((
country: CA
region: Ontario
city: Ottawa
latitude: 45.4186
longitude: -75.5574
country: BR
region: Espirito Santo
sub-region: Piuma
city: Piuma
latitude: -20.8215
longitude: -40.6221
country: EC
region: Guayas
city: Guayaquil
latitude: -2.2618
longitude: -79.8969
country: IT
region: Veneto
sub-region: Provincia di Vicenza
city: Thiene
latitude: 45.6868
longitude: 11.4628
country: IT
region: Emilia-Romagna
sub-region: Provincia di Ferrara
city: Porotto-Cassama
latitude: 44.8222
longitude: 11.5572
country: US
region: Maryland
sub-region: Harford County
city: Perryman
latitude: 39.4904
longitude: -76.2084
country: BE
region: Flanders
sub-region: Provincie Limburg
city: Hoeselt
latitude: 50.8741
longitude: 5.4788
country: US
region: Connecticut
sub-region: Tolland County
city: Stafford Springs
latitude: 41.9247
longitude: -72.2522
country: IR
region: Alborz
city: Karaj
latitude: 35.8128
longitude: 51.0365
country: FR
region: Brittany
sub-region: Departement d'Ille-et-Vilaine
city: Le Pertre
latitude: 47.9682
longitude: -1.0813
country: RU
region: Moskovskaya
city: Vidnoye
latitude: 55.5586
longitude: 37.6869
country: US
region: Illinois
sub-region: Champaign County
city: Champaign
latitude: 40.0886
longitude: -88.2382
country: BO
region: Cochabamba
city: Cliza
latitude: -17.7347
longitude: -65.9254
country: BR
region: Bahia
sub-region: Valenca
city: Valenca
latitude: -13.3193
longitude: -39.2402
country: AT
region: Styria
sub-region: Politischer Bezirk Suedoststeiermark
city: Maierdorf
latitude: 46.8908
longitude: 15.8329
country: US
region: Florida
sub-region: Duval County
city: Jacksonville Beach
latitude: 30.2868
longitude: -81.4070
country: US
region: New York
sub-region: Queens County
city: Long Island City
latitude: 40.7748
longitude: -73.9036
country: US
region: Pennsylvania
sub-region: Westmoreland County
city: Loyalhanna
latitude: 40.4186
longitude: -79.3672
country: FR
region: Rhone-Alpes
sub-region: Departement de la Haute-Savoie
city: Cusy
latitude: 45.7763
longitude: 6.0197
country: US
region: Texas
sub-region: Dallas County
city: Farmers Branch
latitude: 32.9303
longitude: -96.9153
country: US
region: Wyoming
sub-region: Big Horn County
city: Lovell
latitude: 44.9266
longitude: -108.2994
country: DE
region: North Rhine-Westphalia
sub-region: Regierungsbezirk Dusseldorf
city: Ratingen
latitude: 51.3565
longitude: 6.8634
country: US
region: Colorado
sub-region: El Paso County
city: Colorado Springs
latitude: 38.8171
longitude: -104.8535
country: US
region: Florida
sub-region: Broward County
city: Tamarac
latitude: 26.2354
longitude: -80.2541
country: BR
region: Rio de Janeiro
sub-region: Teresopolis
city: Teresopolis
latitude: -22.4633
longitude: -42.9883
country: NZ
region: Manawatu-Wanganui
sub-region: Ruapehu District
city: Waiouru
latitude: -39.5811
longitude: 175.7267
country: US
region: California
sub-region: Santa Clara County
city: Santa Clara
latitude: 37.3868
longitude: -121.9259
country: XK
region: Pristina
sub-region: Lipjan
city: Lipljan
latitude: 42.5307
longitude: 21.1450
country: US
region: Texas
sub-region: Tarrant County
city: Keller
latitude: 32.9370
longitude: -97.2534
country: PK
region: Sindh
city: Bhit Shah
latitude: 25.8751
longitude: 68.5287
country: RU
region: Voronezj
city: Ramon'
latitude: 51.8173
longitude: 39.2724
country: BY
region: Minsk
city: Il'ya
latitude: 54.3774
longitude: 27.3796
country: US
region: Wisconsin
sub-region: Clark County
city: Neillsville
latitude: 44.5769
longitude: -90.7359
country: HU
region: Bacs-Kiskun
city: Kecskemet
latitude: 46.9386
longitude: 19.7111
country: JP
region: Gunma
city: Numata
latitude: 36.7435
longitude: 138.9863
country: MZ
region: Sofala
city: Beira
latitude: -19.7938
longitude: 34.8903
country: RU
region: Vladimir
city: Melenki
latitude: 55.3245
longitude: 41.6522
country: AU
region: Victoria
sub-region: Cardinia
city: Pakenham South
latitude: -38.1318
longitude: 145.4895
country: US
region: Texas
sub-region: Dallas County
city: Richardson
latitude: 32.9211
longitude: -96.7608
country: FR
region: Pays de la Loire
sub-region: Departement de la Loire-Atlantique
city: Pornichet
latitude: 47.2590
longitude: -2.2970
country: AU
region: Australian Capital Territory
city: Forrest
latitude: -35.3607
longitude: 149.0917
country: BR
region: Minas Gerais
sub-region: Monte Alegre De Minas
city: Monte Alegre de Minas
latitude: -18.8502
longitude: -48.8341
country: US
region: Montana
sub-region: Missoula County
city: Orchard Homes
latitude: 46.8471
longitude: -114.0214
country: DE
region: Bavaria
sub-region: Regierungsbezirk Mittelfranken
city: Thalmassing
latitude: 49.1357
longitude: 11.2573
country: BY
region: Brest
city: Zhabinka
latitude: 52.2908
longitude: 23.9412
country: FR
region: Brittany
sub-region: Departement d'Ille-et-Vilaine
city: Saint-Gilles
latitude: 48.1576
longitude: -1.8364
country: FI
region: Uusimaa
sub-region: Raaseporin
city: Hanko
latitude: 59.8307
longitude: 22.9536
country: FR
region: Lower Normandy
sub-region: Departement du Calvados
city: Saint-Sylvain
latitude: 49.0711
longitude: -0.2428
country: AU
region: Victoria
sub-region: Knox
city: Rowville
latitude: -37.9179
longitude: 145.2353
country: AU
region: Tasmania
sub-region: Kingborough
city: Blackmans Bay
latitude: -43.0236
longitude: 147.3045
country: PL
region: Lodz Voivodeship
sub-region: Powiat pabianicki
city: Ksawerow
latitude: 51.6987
))
» **SET TASK**:
Can you lay out every line from all of the rows above as a numbered list, leaving out any blank lines?

» **SOLUTION FOR THIS TASK**:
1. country: CA
2. region: Ontario
3. city: Ottawa
4. latitude: 45.4186
5. longitude: -75.5574
6. country: BR
7. region: Espirito Santo
8. sub-region: Piuma
9. city: Piuma
10. latitude: -20.8215
11. longitude: -40.6221
12. country: EC
13. region: Guayas
14. city: Guayaquil
15. latitude: -2.2618
16. longitude: -79.8969
17. country: IT
18. region: Veneto
19. sub-region: Provincia di Vicenza
20. city: Thiene
21. latitude: 45.6868
22. longitude: 11.4628
23. country: IT
24. region: Emilia-Romagna
25. sub-region: Provincia di Ferrara
26. city: Porotto-Cassama
27. latitude: 44.8222
28. longitude: 11.5572
29. country: US
30. region: Maryland
31. sub-region: Harford County
32. city: Perryman
33. latitude: 39.4904
34. longitude: -76.2084
35. country: BE
36. region: Flanders
37. sub-region: Provincie Limburg
38. city: Hoeselt
39. latitude: 50.8741
40. longitude: 5.4788
41. country: US
42. region: Connecticut
43. sub-region: Tolland County
44. city: Stafford Springs
45. latitude: 41.9247
46. longitude: -72.2522
47. country: IR
48. region: Alborz
49. city: Karaj
50. latitude: 35.8128
51. longitude: 51.0365
52. country: FR
53. region: Brittany
54. sub-region: Departement d'Ille-et-Vilaine
55. city: Le Pertre
56. latitude: 47.9682
57. longitude: -1.0813
58. country: RU
59. region: Moskovskaya
60. city: Vidnoye
61. latitude: 55.5586
62. longitude: 37.6869
63. country: US
64. region: Illinois
65. sub-region: Champaign County
66. city: Champaign
67. latitude: 40.0886
68. longitude: -88.2382
69. country: BO
70. region: Cochabamba
71. city: Cliza
72. latitude: -17.7347
73. longitude: -65.9254
74. country: BR
75. region: Bahia
76. sub-region: Valenca
77. city: Valenca
78. latitude: -13.3193
79. longitude: -39.2402
80. country: AT
81. region: Styria
82. sub-region: Politischer Bezirk Suedoststeiermark
83. city: Maierdorf
84. latitude: 46.8908
85. longitude: 15.8329
86. country: US
87. region: Florida
88. sub-region: Duval County
89. city: Jacksonville Beach
90. latitude: 30.2868
91. longitude: -81.4070
92. country: US
93. region: New York
94. sub-region: Queens County
95. city: Long Island City
96. latitude: 40.7748
97. longitude: -73.9036
98. country: US
99. region: Pennsylvania
100. sub-region: Westmoreland County
101. city: Loyalhanna
102. latitude: 40.4186
103. longitude: -79.3672
104. country: FR
105. region: Rhone-Alpes
106. sub-region: Departement de la Haute-Savoie
107. city: Cusy
108. latitude: 45.7763
109. longitude: 6.0197
110. country: US
111. region: Texas
112. sub-region: Dallas County
113. city: Farmers Branch
114. latitude: 32.9303
115. longitude: -96.9153
116. country: US
117. region: Wyoming
118. sub-region: Big Horn County
119. city: Lovell
120. latitude: 44.9266
121. longitude: -108.2994
122. country: DE
123. region: North Rhine-Westphalia
124. sub-region: Regierungsbezirk Dusseldorf
125. city: Ratingen
126. latitude: 51.3565
127. longitude: 6.8634
128. country: US
129. region: Colorado
130. sub-region: El Paso County
131. city: Colorado Springs
132. latitude: 38.8171
133. longitude: -104.8535
134. country: US
135. region: Florida
136. sub-region: Broward County
137. city: Tamarac
138. latitude: 26.2354
139. longitude: -80.2541
140. country: BR
141. region: Rio de Janeiro
142. sub-region: Teresopolis
143. city: Teresopolis
144. latitude: -22.4633
145. longitude: -42.9883
146. country: NZ
147. region: Manawatu-Wanganui
148. sub-region: Ruapehu District
149. city: Waiouru
150. latitude: -39.5811
151. longitude: 175.7267
152. country: US
153. region: California
154. sub-region: Santa Clara County
155. city: Santa Clara
156. latitude: 37.3868
157. longitude: -121.9259
158. country: XK
159. region: Pristina
160. sub-region: Lipjan
161. city: Lipljan
162. latitude: 42.5307
163. longitude: 21.1450
164. country: US
165. region: Texas
166. sub-region: Tarrant County
167. city: Keller
168. latitude: 32.9370
169. longitude: -97.2534
170. country: PK
171. region: Sindh
172. city: Bhit Shah
173. latitude: 25.8751
174. longitude: 68.5287
175. country: RU
176. region: Voronezj
177. city: Ramon'
178. latitude: 51.8173
179. longitude: 39.2724
180. country: BY
181. region: Minsk
182. city: Il'ya
183. latitude: 54.3774
184. longitude: 27.3796
185. country: US
186. region: Wisconsin
187. sub-region: Clark County
188. city: Neillsville
189. latitude: 44.5769
190. longitude: -90.7359
191. country: HU
192. region: Bacs-Kiskun
193. city: Kecskemet
194. latitude: 46.9386
195. longitude: 19.7111
196. country: JP
197. region: Gunma
198. city: Numata
199. latitude: 36.7435
200. longitude: 138.9863
201. country: MZ
202. region: Sofala
203. city: Beira
204. latitude: -19.7938
205. longitude: 34.8903
206. country: RU
207. region: Vladimir
208. city: Melenki
209. latitude: 55.3245
210. longitude: 41.6522
211. country: AU
212. region: Victoria
213. sub-region: Cardinia
214. city: Pakenham South
215. latitude: -38.1318
216. longitude: 145.4895
217. country: US
218. region: Texas
219. sub-region: Dallas County
220. city: Richardson
221. latitude: 32.9211
222. longitude: -96.7608
223. country: FR
224. region: Pays de la Loire
225. sub-region: Departement de la Loire-Atlantique
226. city: Pornichet
227. latitude: 47.2590
228. longitude: -2.2970
229. country: AU
230. region: Australian Capital Territory
231. city: Forrest
232. latitude: -35.3607
233. longitude: 149.0917
234. country: BR
235. region: Minas Gerais
236. sub-region: Monte Alegre De Minas
237. city: Monte Alegre de Minas
238. latitude: -18.8502
239. longitude: -48.8341
240. country: US
241. region: Montana
242. sub-region: Missoula County
243. city: Orchard Homes
244. latitude: 46.8471
245. longitude: -114.0214
246. country: DE
247. region: Bavaria
248. sub-region: Regierungsbezirk Mittelfranken
249. city: Thalmassing
250. latitude: 49.1357
251. longitude: 11.2573
252. country: BY
253. region: Brest
254. city: Zhabinka
255. latitude: 52.2908
256. longitude: 23.9412
257. country: FR
258. region: Brittany
259. sub-region: Departement d'Ille-et-Vilaine
260. city: Saint-Gilles
261. latitude: 48.1576
262. longitude: -1.8364
263. country: FI
264. region: Uusimaa
265. sub-region: Raaseporin
266. city: Hanko
267. latitude: 59.8307
268. longitude: 22.9536
269. country: FR
270. region: Lower Normandy
271. sub-region: Departement du Calvados
272. city: Saint-Sylvain
273. latitude: 49.0711
274. longitude: -0.2428
275. country: AU
276. region: Victoria
277. sub-region: Knox
278. city: Rowville
279. latitude: -37.9179
280. longitude: 145.2353
281. country: AU
282. region: Tasmania
283. sub-region: Kingborough
284. city: Blackmans Bay
285. latitude: -43.0236
286. longitude: 147.3045
287. country: PL
288. region: Lodz Voivodeship
289. sub-region: Powiat pabianicki
290. city: Ksawerow
291. latitude: 51.6987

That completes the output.